As we know that the number of ways for the arrangement of $m{\text{ and }}n$ things simultaneously can be given by the product $\left( {m \times n} \right)$
$\Rightarrow {\text{Total number of outcomes }} = 2 \times 5 \times 5 \times 5 = 250$
For the number of favourable outcomes, we need to fix $5{\text{ and 7}}$ at thousands place and also $0{\text{ or 5}}$ at the ones place since the multiples of five always have either five or zero at units place.
So, here we have $2$ choices for thousands place, $5$ choices for hundreds place, $5$ choices for tens place and $2$ choices for units place.
$\Rightarrow$ Number of favourable outcomes $= 2 \times 5 \times 5 \times 2 = 100$
Now for finding the required probability we can use the formula for probability and substitute these values in it.
Therefore, the required probability$= \dfrac{{100}}{{250}} = \dfrac{2}{5} = 0.4$
Considering case (ii)
Here, we need to figure out the probability of a number being divisible by five, selected from a group of a four-digit number greater than $5000$ formed using the digits $0,1,3,5{\text{ and 7}}$ with no repetition allowed in the digits.
So, the total number of possible outcomes can be calculated by fixing $5{\text{ or 7}}$ at the thousands place and then we have four remaining choices for the hundreds place, then three choices for tens place and two for units place.
$\Rightarrow {\text{Total number of outcomes = 2}} \times 4 \times 3 \times 2 = 48$
Now for the favourable outcome, we need to find the number of four-digit numbers greater than $5000$ that can be formed using the digits $0,1,3,5{\text{ and 7}}$with no repetition and are exactly divisible by five.
As we know that for a number to be divisible by five, it should have either $0{\text{ or 5}}$ as its units digit. Therefore when we fix ${\text{7}}$ at the thousands place then we have $0{\text{ or 5}}$ as the choices for ones place.
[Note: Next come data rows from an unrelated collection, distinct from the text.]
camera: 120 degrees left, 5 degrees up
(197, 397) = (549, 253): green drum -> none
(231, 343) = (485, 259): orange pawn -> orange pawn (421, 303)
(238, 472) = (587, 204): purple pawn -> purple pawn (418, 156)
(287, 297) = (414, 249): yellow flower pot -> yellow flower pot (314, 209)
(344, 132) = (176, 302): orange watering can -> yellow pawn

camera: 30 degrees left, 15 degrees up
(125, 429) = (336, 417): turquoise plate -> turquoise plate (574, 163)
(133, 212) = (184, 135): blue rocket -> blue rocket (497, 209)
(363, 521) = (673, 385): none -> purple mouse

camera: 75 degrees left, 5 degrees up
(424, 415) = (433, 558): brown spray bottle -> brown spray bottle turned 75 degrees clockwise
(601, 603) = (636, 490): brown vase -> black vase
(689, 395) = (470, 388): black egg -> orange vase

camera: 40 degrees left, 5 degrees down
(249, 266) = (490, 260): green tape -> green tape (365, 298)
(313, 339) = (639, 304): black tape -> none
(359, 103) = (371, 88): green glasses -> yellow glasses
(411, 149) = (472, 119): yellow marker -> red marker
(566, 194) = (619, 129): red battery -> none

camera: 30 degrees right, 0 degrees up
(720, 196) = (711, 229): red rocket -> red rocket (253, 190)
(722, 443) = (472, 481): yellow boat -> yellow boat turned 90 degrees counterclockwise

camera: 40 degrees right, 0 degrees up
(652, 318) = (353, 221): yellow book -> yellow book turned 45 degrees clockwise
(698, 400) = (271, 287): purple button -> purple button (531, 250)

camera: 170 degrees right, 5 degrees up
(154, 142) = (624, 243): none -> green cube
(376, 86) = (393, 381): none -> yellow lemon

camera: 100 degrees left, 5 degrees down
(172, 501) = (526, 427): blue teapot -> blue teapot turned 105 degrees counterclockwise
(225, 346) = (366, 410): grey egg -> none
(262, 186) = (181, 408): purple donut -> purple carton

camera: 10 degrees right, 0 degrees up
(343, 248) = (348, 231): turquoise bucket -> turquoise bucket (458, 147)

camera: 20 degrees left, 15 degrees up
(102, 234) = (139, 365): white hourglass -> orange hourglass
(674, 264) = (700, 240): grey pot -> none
But when we fix $5$ at the thousands place then there is only one choice for ones place, i.e. the digit $0$ .
$\Rightarrow$ Number of ways of the arrangement when $5$ is fixed at thousands place and $0$ at ones place (remaining three choices for hundreds place and two for tens place)$= 3 \times 2 = 6$
$\Rightarrow$ Number of ways of the arrangement when $7$ is fixed at thousands place and $0$ at ones place (remaining three choices for hundreds place and two for tens place)$= 3 \times 2 = 6$
$\Rightarrow$Number of ways of the arrangement when $7$ is fixed at thousands place and $5$ at ones place (remaining three choices for hundreds place and two for tens place)$= 3 \times 2 = 6$
Since these arrangements are carried out separately and do not depend on others, we will add these three to get the total number of favourable outcomes.
Therefore, total favourable outcomes $= 6 + 6 + 6 = 18$
Now for finding the required probability we can use the formula for probability and substitute these values in it.
Therefore, the required probability$= \dfrac{{18}}{{48}} = \dfrac{3}{8} = 0.375$

Note: In a question like this, always try to go step by step because it helps in avoiding skipping arrangements. We used the techniques of fixing a few digits at specific places in a four-digit number. When a digit is fixed at a position and repetition is not allowed, then our number of choices gets reduced by one. This helps in satisfying the condition given in the question and makes arrangement easier.